▶ _EXERCISE INSTRUCTIONS_
All of the records shown below need to be copied with no differences.
----- RECORDS
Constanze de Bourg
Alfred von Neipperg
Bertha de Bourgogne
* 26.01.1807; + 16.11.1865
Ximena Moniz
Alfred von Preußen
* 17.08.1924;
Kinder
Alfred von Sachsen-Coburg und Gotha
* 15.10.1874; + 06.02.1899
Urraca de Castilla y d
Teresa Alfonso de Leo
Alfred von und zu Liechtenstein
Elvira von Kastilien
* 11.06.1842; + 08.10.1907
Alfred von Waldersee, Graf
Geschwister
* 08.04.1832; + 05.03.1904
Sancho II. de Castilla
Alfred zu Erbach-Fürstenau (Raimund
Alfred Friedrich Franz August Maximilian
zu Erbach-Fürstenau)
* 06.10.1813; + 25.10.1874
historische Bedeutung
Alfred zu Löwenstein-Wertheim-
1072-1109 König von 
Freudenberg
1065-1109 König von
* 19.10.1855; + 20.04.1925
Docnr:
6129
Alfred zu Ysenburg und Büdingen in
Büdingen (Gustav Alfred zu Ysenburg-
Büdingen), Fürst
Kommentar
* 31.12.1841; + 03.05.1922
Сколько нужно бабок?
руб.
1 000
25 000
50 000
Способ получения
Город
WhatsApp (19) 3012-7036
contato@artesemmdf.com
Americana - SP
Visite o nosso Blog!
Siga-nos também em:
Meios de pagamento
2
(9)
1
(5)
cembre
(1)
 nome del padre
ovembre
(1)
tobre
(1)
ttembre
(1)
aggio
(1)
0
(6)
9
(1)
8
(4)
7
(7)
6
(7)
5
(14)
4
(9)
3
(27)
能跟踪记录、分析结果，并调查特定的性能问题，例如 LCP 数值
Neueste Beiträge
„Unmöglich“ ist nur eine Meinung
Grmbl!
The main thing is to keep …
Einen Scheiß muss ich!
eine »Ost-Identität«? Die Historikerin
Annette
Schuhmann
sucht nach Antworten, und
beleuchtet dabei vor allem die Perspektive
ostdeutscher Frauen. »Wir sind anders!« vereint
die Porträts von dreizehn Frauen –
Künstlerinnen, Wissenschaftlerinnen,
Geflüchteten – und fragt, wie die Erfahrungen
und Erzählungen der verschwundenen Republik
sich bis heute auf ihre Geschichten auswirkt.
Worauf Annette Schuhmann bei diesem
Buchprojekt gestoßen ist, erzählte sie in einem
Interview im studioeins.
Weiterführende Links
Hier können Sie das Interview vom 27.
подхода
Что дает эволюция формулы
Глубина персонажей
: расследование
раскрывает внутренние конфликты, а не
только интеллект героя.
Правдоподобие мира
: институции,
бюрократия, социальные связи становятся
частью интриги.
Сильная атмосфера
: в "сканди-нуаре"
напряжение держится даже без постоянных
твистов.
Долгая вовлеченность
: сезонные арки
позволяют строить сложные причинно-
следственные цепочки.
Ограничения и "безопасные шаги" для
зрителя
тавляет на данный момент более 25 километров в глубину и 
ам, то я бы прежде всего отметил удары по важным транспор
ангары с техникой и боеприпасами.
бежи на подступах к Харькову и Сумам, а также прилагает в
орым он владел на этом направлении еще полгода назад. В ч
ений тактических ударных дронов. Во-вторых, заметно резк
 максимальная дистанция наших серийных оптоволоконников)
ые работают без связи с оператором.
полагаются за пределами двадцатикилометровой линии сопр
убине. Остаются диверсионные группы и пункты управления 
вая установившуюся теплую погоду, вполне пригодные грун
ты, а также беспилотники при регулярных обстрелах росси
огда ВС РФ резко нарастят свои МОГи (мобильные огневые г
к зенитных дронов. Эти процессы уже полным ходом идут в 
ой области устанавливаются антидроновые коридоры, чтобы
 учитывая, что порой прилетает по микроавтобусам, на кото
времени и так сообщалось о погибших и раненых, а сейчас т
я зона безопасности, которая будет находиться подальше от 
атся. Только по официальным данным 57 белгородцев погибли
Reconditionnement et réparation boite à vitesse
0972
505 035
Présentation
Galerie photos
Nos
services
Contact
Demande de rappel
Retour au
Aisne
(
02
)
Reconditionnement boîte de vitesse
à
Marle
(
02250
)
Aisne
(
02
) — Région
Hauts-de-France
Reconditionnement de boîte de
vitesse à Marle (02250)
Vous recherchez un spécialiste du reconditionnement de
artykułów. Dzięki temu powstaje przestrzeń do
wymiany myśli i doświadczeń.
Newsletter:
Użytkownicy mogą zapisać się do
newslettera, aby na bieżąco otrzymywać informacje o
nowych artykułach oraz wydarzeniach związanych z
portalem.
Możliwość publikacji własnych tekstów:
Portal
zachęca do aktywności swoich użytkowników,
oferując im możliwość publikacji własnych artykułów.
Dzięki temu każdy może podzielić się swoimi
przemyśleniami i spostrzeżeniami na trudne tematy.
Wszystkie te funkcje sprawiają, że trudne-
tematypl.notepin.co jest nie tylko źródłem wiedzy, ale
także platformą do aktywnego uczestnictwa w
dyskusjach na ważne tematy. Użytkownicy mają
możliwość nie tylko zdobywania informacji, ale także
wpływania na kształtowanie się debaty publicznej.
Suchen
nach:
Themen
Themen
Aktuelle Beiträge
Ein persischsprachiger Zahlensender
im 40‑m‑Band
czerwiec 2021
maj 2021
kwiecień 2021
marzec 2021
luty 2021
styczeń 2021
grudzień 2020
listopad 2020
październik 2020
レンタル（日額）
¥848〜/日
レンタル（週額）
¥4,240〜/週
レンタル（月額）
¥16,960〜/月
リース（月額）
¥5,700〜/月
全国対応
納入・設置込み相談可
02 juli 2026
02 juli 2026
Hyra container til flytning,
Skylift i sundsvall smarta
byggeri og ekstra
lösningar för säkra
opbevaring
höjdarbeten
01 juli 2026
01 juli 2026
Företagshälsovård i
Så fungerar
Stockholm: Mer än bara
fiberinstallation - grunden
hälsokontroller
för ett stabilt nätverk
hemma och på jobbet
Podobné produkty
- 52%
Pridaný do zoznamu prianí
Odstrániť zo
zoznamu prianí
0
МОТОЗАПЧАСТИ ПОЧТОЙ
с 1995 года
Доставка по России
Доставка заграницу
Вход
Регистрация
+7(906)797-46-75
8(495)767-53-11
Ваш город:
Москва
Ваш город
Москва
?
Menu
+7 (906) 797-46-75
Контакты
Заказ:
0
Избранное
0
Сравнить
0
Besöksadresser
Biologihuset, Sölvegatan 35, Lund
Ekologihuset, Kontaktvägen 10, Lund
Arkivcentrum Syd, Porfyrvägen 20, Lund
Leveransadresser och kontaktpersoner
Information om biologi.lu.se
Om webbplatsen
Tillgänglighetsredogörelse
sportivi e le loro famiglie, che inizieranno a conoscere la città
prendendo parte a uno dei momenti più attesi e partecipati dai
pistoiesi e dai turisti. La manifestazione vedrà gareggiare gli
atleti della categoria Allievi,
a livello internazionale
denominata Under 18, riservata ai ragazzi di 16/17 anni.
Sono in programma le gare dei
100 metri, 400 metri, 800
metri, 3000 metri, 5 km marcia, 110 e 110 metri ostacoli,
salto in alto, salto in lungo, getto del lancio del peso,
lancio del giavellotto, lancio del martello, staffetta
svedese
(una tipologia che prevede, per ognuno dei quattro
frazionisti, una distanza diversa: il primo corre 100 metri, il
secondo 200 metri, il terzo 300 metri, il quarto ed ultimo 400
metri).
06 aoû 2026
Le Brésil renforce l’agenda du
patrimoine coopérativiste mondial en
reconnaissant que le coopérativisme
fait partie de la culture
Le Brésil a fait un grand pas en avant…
----------
▶ _SOLUTION FOR THIS TASK_
Constanze de Bourg
Alfred von Neipperg
Bertha de Bourgogne
* 26.01.1807; + 16.11.1865
Ximena Moniz
Alfred von Preußen
* 17.08.1924;
Kinder
Alfred von Sachsen-Coburg und Gotha
* 15.10.1874; + 06.02.1899
Urraca de Castilla y d
Teresa Alfonso de Leo
Alfred von und zu Liechtenstein
Elvira von Kastilien
* 11.06.1842; + 08.10.1907
Alfred von Waldersee, Graf
Geschwister
* 08.04.1832; + 05.03.1904
Sancho II. de Castilla
Alfred zu Erbach-Fürstenau (Raimund
Alfred Friedrich Franz August Maximilian
zu Erbach-Fürstenau)
* 06.10.1813; + 25.10.1874
historische Bedeutung
Alfred zu Löwenstein-Wertheim-
1072-1109 König von 
Freudenberg
1065-1109 König von
* 19.10.1855; + 20.04.1925
Docnr:
6129
Alfred zu Ysenburg und Büdingen in
Büdingen (Gustav Alfred zu Ysenburg-
Büdingen), Fürst
Kommentar
* 31.12.1841; + 03.05.1922
Сколько нужно бабок?
руб.
1 000
25 000
50 000
Способ получения
Город
WhatsApp (19) 3012-7036
contato@artesemmdf.com
Americana - SP
Visite o nosso Blog!
Siga-nos também em:
Meios de pagamento
2
(9)
1
(5)
cembre
(1)
 nome del padre
ovembre
(1)
tobre
(1)
ttembre
(1)
aggio
(1)
0
(6)
9
(1)
8
(4)
7
(7)
6
(7)
5
(14)
4
(9)
3
(27)
能跟踪记录、分析结果，并调查特定的性能问题，例如 LCP 数值
Neueste Beiträge
„Unmöglich“ ist nur eine Meinung
Grmbl!
The main thing is to keep …
Einen Scheiß muss ich!
eine »Ost-Identität«? Die Historikerin
Annette
Schuhmann
sucht nach Antworten, und
beleuchtet dabei vor allem die Perspektive
ostdeutscher Frauen. »Wir sind anders!« vereint
die Porträts von dreizehn Frauen –
Künstlerinnen, Wissenschaftlerinnen,
Geflüchteten – und fragt, wie die Erfahrungen
und Erzählungen der verschwundenen Republik
sich bis heute auf ihre Geschichten auswirkt.
Worauf Annette Schuhmann bei diesem
Buchprojekt gestoßen ist, erzählte sie in einem
Interview im studioeins.
Weiterführende Links
Hier können Sie das Interview vom 27.
подхода
Что дает эволюция формулы
Глубина персонажей
: расследование
раскрывает внутренние конфликты, а не
только интеллект героя.
Правдоподобие мира
: институции,
бюрократия, социальные связи становятся
частью интриги.
Сильная атмосфера
: в "сканди-нуаре"
напряжение держится даже без постоянных
твистов.
Долгая вовлеченность
: сезонные арки
позволяют строить сложные причинно-
следственные цепочки.
Ограничения и "безопасные шаги" для
зрителя
тавляет на данный момент более 25 километров в глубину и 
ам, то я бы прежде всего отметил удары по важным транспор
ангары с техникой и боеприпасами.
бежи на подступах к Харькову и Сумам, а также прилагает в
орым он владел на этом направлении еще полгода назад. В ч
ений тактических ударных дронов. Во-вторых, заметно резк
 максимальная дистанция наших серийных оптоволоконников)
ые работают без связи с оператором.
полагаются за пределами двадцатикилометровой линии сопр
убине. Остаются диверсионные группы и пункты управления 
вая установившуюся теплую погоду, вполне пригодные грун
ты, а также беспилотники при регулярных обстрелах росси
огда ВС РФ резко нарастят свои МОГи (мобильные огневые г
к зенитных дронов. Эти процессы уже полным ходом идут в 
ой области устанавливаются антидроновые коридоры, чтобы
 учитывая, что порой прилетает по микроавтобусам, на кото
времени и так сообщалось о погибших и раненых, а сейчас т
я зона безопасности, которая будет находиться подальше от 
атся. Только по официальным данным 57 белгородцев погибли
Reconditionnement et réparation boite à vitesse
0972
505 035
Présentation
Galerie photos
Nos
services
Contact
Demande de rappel
Retour au
Aisne
(
02
)
Reconditionnement boîte de vitesse
à
Marle
(
02250
)
Aisne
(
02
) — Région
Hauts-de-France
Reconditionnement de boîte de
vitesse à Marle (02250)
Vous recherchez un spécialiste du reconditionnement de
artykułów. Dzięki temu powstaje przestrzeń do
wymiany myśli i doświadczeń.
Newsletter:
Użytkownicy mogą zapisać się do
newslettera, aby na bieżąco otrzymywać informacje o
nowych artykułach oraz wydarzeniach związanych z
portalem.
Możliwość publikacji własnych tekstów:
Portal
zachęca do aktywności swoich użytkowników,
oferując im możliwość publikacji własnych artykułów.
Dzięki temu każdy może podzielić się swoimi
przemyśleniami i spostrzeżeniami na trudne tematy.
Wszystkie te funkcje sprawiają, że trudne-
tematypl.notepin.co jest nie tylko źródłem wiedzy, ale
także platformą do aktywnego uczestnictwa w
dyskusjach na ważne tematy. Użytkownicy mają
możliwość nie tylko zdobywania informacji, ale także
wpływania na kształtowanie się debaty publicznej.
Suchen
nach:
Themen
Themen
Aktuelle Beiträge
Ein persischsprachiger Zahlensender
im 40‑m‑Band
czerwiec 2021
maj 2021
kwiecień 2021
marzec 2021
luty 2021
styczeń 2021
grudzień 2020
listopad 2020
październik 2020
レンタル（日額）
¥848〜/日
レンタル（週額）
¥4,240〜/週
レンタル（月額）
¥16,960〜/月
リース（月額）
¥5,700〜/月
全国対応
納入・設置込み相談可
02 juli 2026
02 juli 2026
Hyra container til flytning,
Skylift i sundsvall smarta
byggeri og ekstra
lösningar för säkra
opbevaring
höjdarbeten
01 juli 2026
01 juli 2026
Företagshälsovård i
Så fungerar
Stockholm: Mer än bara
fiberinstallation - grunden
hälsokontroller
för ett stabilt nätverk
hemma och på jobbet
Podobné produkty
- 52%
Pridaný do zoznamu prianí
Odstrániť zo
zoznamu prianí
0
МОТОЗАПЧАСТИ ПОЧТОЙ
с 1995 года
Доставка по России
Доставка заграницу
Вход
Регистрация
+7(906)797-46-75
8(495)767-53-11
Ваш город:
Москва
Ваш город
Москва
?
Menu
+7 (906) 797-46-75
Контакты
Заказ:
0
Избранное
0
Сравнить
0
Besöksadresser
Biologihuset, Sölvegatan 35, Lund
Ekologihuset, Kontaktvägen 10, Lund
Arkivcentrum Syd, Porfyrvägen 20, Lund
Leveransadresser och kontaktpersoner
Information om biologi.lu.se
Om webbplatsen
Tillgänglighetsredogörelse
sportivi e le loro famiglie, che inizieranno a conoscere la città
prendendo parte a uno dei momenti più attesi e partecipati dai
pistoiesi e dai turisti. La manifestazione vedrà gareggiare gli
atleti della categoria Allievi,
a livello internazionale
denominata Under 18, riservata ai ragazzi di 16/17 anni.
Sono in programma le gare dei
100 metri, 400 metri, 800
metri, 3000 metri, 5 km marcia, 110 e 110 metri ostacoli,
salto in alto, salto in lungo, getto del lancio del peso,
lancio del giavellotto, lancio del martello, staffetta
svedese
(una tipologia che prevede, per ognuno dei quattro
frazionisti, una distanza diversa: il primo corre 100 metri, il
secondo 200 metri, il terzo 300 metri, il quarto ed ultimo 400
metri).
06 aoû 2026
Le Brésil renforce l’agenda du
patrimoine coopérativiste mondial en
reconnaissant que le coopérativisme
fait partie de la culture
Le Brésil a fait un grand pas en avant…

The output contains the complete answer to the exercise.